B. Un spectacle théâtral grandiose

 

[…] Tout au long d’octobre les jours de gel et les jours de pluie alternèrent, cependant que la forêt devenait d’une beauté miraculeuse. À cinq cents pas de la maison des Chapdelaine la berge de la rivière Péribonka descendait à pic vers l’eau rapide et les blocs de pierre qui précédaient la chute, et de l’autre côté du courant la berge opposée montait comme un amphithéâtre de rocher en coteau, de coteau en colline, mais comme un amphithéâtre qui se prolongeait sans fin vers le nord. Du feuillage des bouleaux, des trembles, des aunes, des merisiers semés sur les pentes, octobre vint faire des taches jaunes et rouges de mille nuances. Pour quelques semaines le brun de la mousse, le vert inchangeable des sapins et des cyprès ne furent plus qu’un fond et servirent seulement à faire ressortir les teintes émouvantes de cette autre végétation qui renaît avec chaque printemps et meurt avec chaque automne. La splendeur de cette agonie s’étendait sur la pente des collines comme sur une bande sans fin qui suivait l’eau, s’en allant toujours aussi belle, aussi riche de couleurs vives et tendres, aussi émouvante, vers les régions lointaines du nord où nul oeil humain ne se posait sur elle.

MAIS voici que du nord vint bientôt un grand vent froid qui ressemblait à une condamnation définitive, à la fin cruelle d’un sursis, et présentement les pauvres feuilles jaunes, brunes et rouges, secouées trop durement, jonchèrent le sol ; la neige les recouvrit et le sol blanchi ne connut plus comme parure que le vert immuable des arbres sombres, qui triomphèrent, pareils à des femmes emplies d’une sagesse amère, qui auraient échangé pour une vie éternelle leur droit à la beauté. […]

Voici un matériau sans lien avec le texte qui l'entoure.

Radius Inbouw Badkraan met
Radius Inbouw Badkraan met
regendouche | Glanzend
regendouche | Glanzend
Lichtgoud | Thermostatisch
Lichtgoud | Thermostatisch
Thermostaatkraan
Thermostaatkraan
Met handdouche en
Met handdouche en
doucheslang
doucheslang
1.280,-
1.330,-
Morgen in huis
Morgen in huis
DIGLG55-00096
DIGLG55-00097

Louis Hémon, Maria Chapdelaine

Commentaire

  1. La scène se passe pendant les quelques semaines que dure le mois d’octobre (emploi des organisateurs temporels « tout au long d’octobre » et « pour quelques semaines » et de l’imparfait, marquant un événement d’une certaine durée).
  2. La scène est ponctuée de deux événements importants, exprimés au passé simple : « octobre vint » colorer les feuilles, puis « du nord vint un grand vent froid », qui fit tomber les feuilles des arbres. Les « acteurs » principaux sont donc le temps (octobre) et une force naturelle (un grand vent froid).
  3. L’organisateur logique « mais », qui exprime l’opposition, le revers d’une situation, met en valeur le contraste entre la splendide agonie riche en couleurs (1er paragraphe) et la mort, froide et sans beauté (2e paragraphe). L’inversion du sujet qui se trouve dans la première phrase du deuxième paragraphe reflète bien ce revirement de la situation : la beauté s’étendait vers le nord (dernière phrase du premier paragraphe) et c’est du nord que vint l’acteur qui la tua.

Tous ces éléments permettent de saisir le déroulement du spectacle ainsi que son dénouement tragique.